I've always felt that if I've had the freedom to experiment when I was just pre-teens and a teenager, I'd have a lot more confidence in my image now and a better feel for what does and doesn't work on me.

MarshaBrady · 27/09/2009 10:34

I grew up in the middle of nowhere and it was a mixture of private school uniform - tie and navy ribbons etc plus bad bad fashion, Country Road and Esprit.

We wore things like blazer jackets and bad jeans. Bad sloaney stuff gone country.

I learnt ALOT about fashion at 18 at university - experimental stuff etc- and then through 20s and 30s. Feel good again as can buy really lovely clothes.

MarshaBrady · 27/09/2009 10:43

My only bugbear is that I didn't buy the on-sale Azzedine Alaïa dress I tried on at 23. Should have been more courageous.

23 is the right age for adventurous and dammit I looked great back then and had more parties to go to.

MarshaBrady · 27/09/2009 11:18

Not that I wore loads of designery gear back then. It was mostly second hand and grungy, with a few v expensive bits. But this one dress was really good.

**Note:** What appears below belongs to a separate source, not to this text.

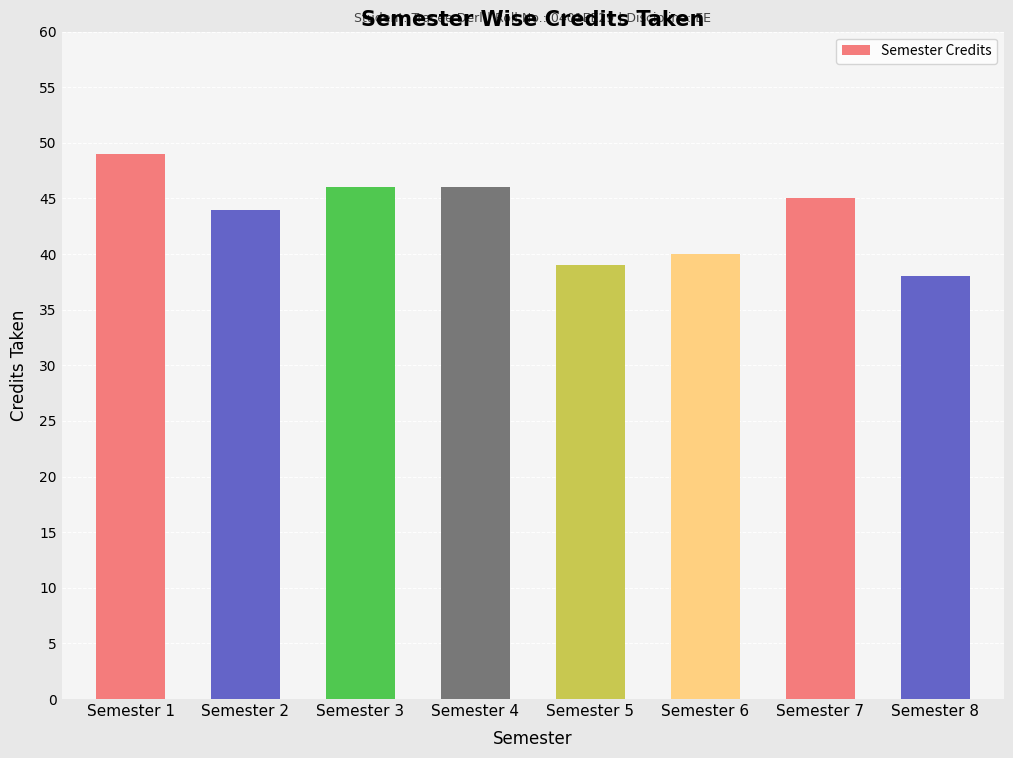

Reading right to left, list all the values displayed in this chart.

Semester 8=38	Semester 7=45	Semester 6=40	Semester 5=39	Semester 4=46	Semester 3=46	Semester 2=44	Semester 1=49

sarah293 · 27/09/2009 11:20

This reply has been deleted

Message withdrawn

LadyoftheBathtub · 27/09/2009 11:27

I was 20 (!) and at university before I experimented with make-up. I was a very nerdy, a-grade type person at school, although I did have my own clothes style (kind of gothy/hippy). But I just didn't know how make-up worked and how to use - no one told me. My rebellious sister went out plastered in it and looked a fright so I just rejected it, and my mum just used old lady lipstick (though she wasn't that old) and never discussed it with me.

Tragic really because I had hideous spots as a teenager and didn't even know there were products out there that could cover them up! Also that you could have lip gloss/colour that wasn't inch-thick creamy coral like my mum's. I remember I first learned all this at the good old Body Shop in Oxford - they must have thought I was so clueless, but they were lovely to me.

brimfull · 27/09/2009 12:09

my mum and I both loved shopping and makeup

she and I used to spend loads of time looking at mags together

dd and I are also really into clothes and makeup

we like nothing better than a day out shopping together and playing with makeup

I taught her how to do makeup properly and how to take care of her skin
specifically so she wouldn't go out looking tartish with cake face on

brimfull · 27/09/2009 12:10

think I was about 14/15 when I first started to show an interest

same as dd

MarshaBrady · 27/09/2009 12:13

Oh yes me too ggirl.

When my parents come to UK from other side of world we go to Liberty together and we all buy stuff.

Mum loves it.

Ahh the bliss.

I love buying nice clothes for ds, (and sometimes think of a future dd to buy clothes with.)